初恋ナミダ。


椎名先生は女子ウケはいいけど男子ウケが悪い。

女子ウケがいいのは言わずもがな容姿が主な原因なんだけど、男子ウケが悪い原因は真面目さが仇となっているかららしい。

悠馬に至っては、1年の時に何度も制服の着方について注意されていたようだった。

ちなみに、現在も悠馬の制服の着こなしは正しいものではない。

指定されているネクタイはしてないし、ブレザーじゃなくてパーカー羽織ってるし。

うちの高校は口うるさくない方だけど、それでも悠馬は学年の中でもなかなかに自由人間かも。

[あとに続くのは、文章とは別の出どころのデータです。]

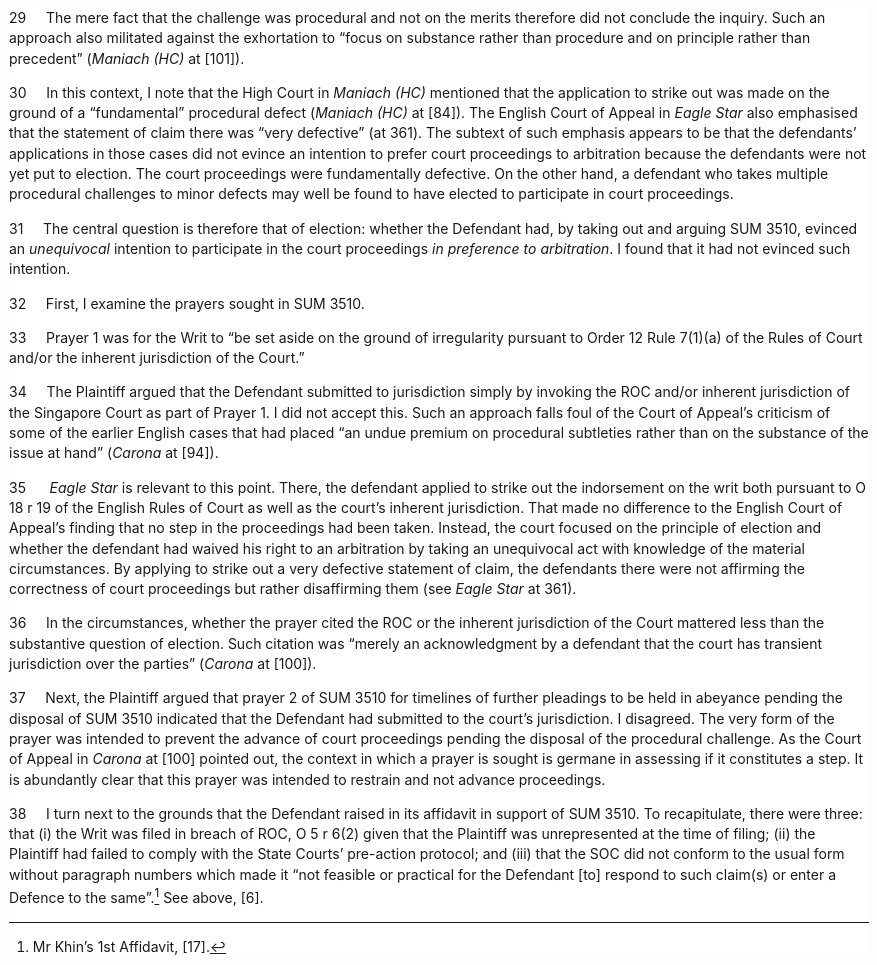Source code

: 29     The mere fact that the challenge was procedural and not on the merits therefore did not conclude the inquiry. Such an approach also militated against the exhortation to “focus on substance rather than procedure and on principle rather than precedent” (_Maniach (HC)_ at \[101\]).

30     In this context, I note that the High Court in _Maniach (HC)_ mentioned that the application to strike out was made on the ground of a “fundamental” procedural defect (_Maniach (HC)_ at \[84\]). The English Court of Appeal in _Eagle Star_ also emphasised that the statement of claim there was “very defective” (at 361). The subtext of such emphasis appears to be that the defendants’ applications in those cases did not evince an intention to prefer court proceedings to arbitration because the defendants were not yet put to election. The court proceedings were fundamentally defective. On the other hand, a defendant who takes multiple procedural challenges to minor defects may well be found to have elected to participate in court proceedings.

31     The central question is therefore that of election: whether the Defendant had, by taking out and arguing SUM 3510, evinced an _unequivocal_ intention to participate in the court proceedings _in preference to arbitration_. I found that it had not evinced such intention.

32     First, I examine the prayers sought in SUM 3510.

33     Prayer 1 was for the Writ to “be set aside on the ground of irregularity pursuant to Order 12 Rule 7(1)(a) of the Rules of Court and/or the inherent jurisdiction of the Court.”

34     The Plaintiff argued that the Defendant submitted to jurisdiction simply by invoking the ROC and/or inherent jurisdiction of the Singapore Court as part of Prayer 1. I did not accept this. Such an approach falls foul of the Court of Appeal’s criticism of some of the earlier English cases that had placed “an undue premium on procedural subtleties rather than on the substance of the issue at hand” (_Carona_ at \[94\]).

35      _Eagle Star_ is relevant to this point. There, the defendant applied to strike out the indorsement on the writ both pursuant to O 18 r 19 of the English Rules of Court as well as the court’s inherent jurisdiction. That made no difference to the English Court of Appeal’s finding that no step in the proceedings had been taken. Instead, the court focused on the principle of election and whether the defendant had waived his right to an arbitration by taking an unequivocal act with knowledge of the material circumstances. By applying to strike out a very defective statement of claim, the defendants there were not affirming the correctness of court proceedings but rather disaffirming them (see _Eagle Star_ at 361).

36     In the circumstances, whether the prayer cited the ROC or the inherent jurisdiction of the Court mattered less than the substantive question of election. Such citation was “merely an acknowledgment by a defendant that the court has transient jurisdiction over the parties” (_Carona_ at \[100\]).

37     Next, the Plaintiff argued that prayer 2 of SUM 3510 for timelines of further pleadings to be held in abeyance pending the disposal of SUM 3510 indicated that the Defendant had submitted to the court’s jurisdiction. I disagreed. The very form of the prayer was intended to prevent the advance of court proceedings pending the disposal of the procedural challenge. As the Court of Appeal in _Carona_ at \[100\] pointed out, the context in which a prayer is sought is germane in assessing if it constitutes a step. It is abundantly clear that this prayer was intended to restrain and not advance proceedings.

38     I turn next to the grounds that the Defendant raised in its affidavit in support of SUM 3510. To recapitulate, there were three: that (i) the Writ was filed in breach of ROC, O 5 r 6(2) given that the Plaintiff was unrepresented at the time of filing; (ii) the Plaintiff had failed to comply with the State Courts’ pre-action protocol; and (iii) that the SOC did not conform to the usual form without paragraph numbers which made it “not feasible or practical for the Defendant \[to\] respond to such claim(s) or enter a Defence to the same”.[^5] See above, \[6\].


[^1]: Mr Khin’s 1st Affidavit, \[11\] – \[15\].
[^2]: Mr Khin’s 1st Affidavit, \[12\] – \[13\]; page 13.
[^3]: Mr Khin’s 1st Affidavit, \[16\].
[^4]: Mr Khin’s 1st Affidavit, \[17\].
[^5]: Mr Khin’s 1st Affidavit, \[17\].
[^6]: Notes of Evidence of SUM 3510 dated 23 November 2020, at page 4 line D.
[^7]: Mr Khin’s 1st Affidavit, \[17\].
[^8]: Mr Khin’s 2nd Affidavit filed on 28 December 2020, \[28\].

別に不良とかじゃないんだけど……こう……なんか、チャライというかお調子者というか。

でも、性格は悪くないし、友達も多い。

こうやって……


「よし、後ろ乗れ」

「うん」


都合が合えば自転車で私を家まで送ってくれたりもする優しいところもあったり。


悠馬の腰に手を回すと、自転車がゆっくり加速を始める。

ペダルを漕ぐ悠馬を見れば、ゆるくパーマのかかったショートレイヤーが風に靡いていて。


「悠馬、髪色変えた?」

「おう! 少し明るくした」


お日様の光を受けた髪は、確かに以前より明るめのブラウンだ。

私もそろそろ美容院行きたいなと思い、左手でミディアムロングの髪に触れる。

その時、タイミング悪く自転車が揺れて、私は急いで悠馬の腰にしがみついた。